Okay, so far nothing too weird about that. We live in this modern age of cell phones where everyone seems to be on them all the time. No big deal there.
Then I realize he isn’t waiting for the elevator. (The elevator buttons light up when you press one.) He’s just out in the hall talking on his phone.
So still not too weird. Some people like to finish their calls before getting on the elevator because, despite our aforementioned modern age, elevators and parking garages still cause bad connections.
But then he saw me and turned to walk away from me, as if I, entering the public hallway, have invaded his personal space. So of course, that made me notice his conversation:
“Well, we have some news. As dad might say, there’s a bun baking.” [pause] “We’re 13 weeks along.”
At this point, he’s walked far enough away down the hall that I cannot clearly hear his conversation (which, by the way, was okay with me). I also want to note that his voice and mannerisms did not indicate any joy or excitement. Now that could be for several reasons, such as he has a strained relationship with his parents. But whatever the reason, it stuck me as odd.

But even weirder was that he was having this seemingly important and private conversation in the public hallway.
Is it just me? Or isn’t the hallway of the apartment building a strange place to have this conversation?
And isn’t this a conversation you’d want to include your pregnant partner on? It seems to me that many of my couple friends told their parents together. Of course, I’m not married, nor have I ever been pregnant, so I’ve never had the experience of this conversation. Then again, maybe she doesn’t like his parents and that’s why the relationship is strained so much so that he’s having *this* conversation in the hall.
Who knows? And that’s what sparked this entire post. My imagination runs wild dreaming up various scenarios, each one probably more ridiculous and less likely than the next. All because I heard a fragment of a conversation.

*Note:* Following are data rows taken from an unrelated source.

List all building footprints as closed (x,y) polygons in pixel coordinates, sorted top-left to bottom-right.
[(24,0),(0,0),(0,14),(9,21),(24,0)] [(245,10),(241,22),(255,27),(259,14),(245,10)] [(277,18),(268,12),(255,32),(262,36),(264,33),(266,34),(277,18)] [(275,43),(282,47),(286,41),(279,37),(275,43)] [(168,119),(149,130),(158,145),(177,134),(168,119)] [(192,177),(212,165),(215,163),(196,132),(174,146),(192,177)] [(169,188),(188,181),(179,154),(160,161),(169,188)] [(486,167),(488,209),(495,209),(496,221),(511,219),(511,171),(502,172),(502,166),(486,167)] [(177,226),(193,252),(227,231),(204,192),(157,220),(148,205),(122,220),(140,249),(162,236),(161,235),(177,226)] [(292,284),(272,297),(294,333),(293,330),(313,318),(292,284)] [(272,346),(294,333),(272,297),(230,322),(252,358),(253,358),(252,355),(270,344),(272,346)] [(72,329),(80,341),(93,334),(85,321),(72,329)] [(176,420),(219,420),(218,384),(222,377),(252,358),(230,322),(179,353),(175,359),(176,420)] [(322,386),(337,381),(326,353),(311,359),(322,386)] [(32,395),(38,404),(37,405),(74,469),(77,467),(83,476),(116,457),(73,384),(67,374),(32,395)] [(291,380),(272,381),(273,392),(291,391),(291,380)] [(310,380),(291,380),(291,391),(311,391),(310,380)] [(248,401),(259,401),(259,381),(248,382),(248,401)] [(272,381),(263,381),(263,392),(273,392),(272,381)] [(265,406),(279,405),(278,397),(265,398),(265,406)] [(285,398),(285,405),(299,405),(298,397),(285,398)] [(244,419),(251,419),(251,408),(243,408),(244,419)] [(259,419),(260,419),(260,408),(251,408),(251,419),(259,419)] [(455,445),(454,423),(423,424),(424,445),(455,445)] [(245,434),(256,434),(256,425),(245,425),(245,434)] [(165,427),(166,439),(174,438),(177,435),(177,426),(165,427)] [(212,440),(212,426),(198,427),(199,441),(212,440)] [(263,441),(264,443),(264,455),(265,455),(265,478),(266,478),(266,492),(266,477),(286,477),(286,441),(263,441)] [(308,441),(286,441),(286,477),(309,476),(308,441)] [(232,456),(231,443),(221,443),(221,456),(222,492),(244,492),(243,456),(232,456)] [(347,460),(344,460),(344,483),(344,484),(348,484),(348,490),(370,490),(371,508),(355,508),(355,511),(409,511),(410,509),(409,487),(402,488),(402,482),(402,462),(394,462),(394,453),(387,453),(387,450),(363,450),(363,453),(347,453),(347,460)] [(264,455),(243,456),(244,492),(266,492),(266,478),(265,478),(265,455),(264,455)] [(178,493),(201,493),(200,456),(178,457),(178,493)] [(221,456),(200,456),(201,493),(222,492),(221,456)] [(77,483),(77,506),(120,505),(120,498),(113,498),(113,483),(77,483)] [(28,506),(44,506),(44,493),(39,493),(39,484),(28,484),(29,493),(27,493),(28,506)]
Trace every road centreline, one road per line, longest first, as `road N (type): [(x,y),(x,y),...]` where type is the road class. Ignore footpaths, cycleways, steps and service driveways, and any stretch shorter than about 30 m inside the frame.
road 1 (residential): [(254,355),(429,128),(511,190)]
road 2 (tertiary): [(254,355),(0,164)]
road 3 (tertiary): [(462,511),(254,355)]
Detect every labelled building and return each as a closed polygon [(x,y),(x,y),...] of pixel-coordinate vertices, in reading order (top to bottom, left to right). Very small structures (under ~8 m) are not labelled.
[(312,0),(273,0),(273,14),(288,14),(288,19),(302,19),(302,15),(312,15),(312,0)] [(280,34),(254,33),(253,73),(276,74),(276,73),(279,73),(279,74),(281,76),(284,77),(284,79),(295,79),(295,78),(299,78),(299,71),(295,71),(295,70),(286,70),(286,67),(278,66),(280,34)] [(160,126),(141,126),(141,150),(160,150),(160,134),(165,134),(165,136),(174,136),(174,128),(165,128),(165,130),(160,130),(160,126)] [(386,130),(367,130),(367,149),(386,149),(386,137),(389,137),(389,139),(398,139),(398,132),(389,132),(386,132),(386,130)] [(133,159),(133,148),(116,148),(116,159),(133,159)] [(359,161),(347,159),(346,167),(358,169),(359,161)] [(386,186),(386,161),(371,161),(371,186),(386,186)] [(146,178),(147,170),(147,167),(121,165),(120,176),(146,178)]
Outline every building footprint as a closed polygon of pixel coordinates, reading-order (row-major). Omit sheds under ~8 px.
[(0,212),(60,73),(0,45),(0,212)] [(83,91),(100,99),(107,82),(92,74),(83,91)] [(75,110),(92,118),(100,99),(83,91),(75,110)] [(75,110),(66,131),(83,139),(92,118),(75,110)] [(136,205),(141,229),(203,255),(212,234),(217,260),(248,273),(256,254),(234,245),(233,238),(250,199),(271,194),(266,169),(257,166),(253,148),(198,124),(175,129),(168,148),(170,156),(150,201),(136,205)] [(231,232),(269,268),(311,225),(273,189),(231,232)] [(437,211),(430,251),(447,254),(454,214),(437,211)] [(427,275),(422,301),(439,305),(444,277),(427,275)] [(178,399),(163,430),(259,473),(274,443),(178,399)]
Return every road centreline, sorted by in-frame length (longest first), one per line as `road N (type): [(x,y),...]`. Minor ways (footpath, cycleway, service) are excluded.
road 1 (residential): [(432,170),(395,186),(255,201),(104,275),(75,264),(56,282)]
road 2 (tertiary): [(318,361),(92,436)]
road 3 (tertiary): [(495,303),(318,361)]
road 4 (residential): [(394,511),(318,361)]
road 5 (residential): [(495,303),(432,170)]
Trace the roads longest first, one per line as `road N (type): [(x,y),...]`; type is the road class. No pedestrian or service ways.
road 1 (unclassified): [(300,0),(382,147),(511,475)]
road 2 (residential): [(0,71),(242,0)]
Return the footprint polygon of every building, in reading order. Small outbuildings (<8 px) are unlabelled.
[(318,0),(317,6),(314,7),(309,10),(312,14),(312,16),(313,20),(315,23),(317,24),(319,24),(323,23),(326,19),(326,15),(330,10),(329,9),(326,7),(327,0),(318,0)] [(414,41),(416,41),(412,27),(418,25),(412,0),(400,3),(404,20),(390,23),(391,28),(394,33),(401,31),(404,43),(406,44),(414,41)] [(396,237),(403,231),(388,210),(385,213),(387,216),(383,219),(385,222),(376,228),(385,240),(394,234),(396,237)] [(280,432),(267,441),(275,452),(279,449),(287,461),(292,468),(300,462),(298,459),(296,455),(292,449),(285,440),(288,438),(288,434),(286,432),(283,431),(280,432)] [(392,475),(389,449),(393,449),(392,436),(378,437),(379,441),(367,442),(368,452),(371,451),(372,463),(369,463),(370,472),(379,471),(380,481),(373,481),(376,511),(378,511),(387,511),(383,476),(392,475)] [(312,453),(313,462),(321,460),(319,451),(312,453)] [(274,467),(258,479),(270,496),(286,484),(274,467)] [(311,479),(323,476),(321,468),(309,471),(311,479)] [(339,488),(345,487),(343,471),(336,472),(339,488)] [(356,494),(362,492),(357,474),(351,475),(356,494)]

What I do know is that people are increasingly having what I would characterize as private conversations in public areas. Maybe our smart phone-social media-anonymous society has diminished the idea of privacy so that people feel that any conversation in any location should be private? Or maybe they simply don’t care who hears?
All I can say is you won’t overhear me having a private conversation.
And I’m not the only one thinking about this. Because with any problem comes a someone with a solution. And clearly the solution is not to go to a private area. No. Instead, this company has built a prototype device that “protects speech privacy in open space environments.” You can read more about the device here.
So apparently the future will see more private conversations in public spaces, but with you looking like some alien from a sci-fi movie. As long as I don’t have to hear about your bun in the oven, the Bane-esque/space alien look okay with me.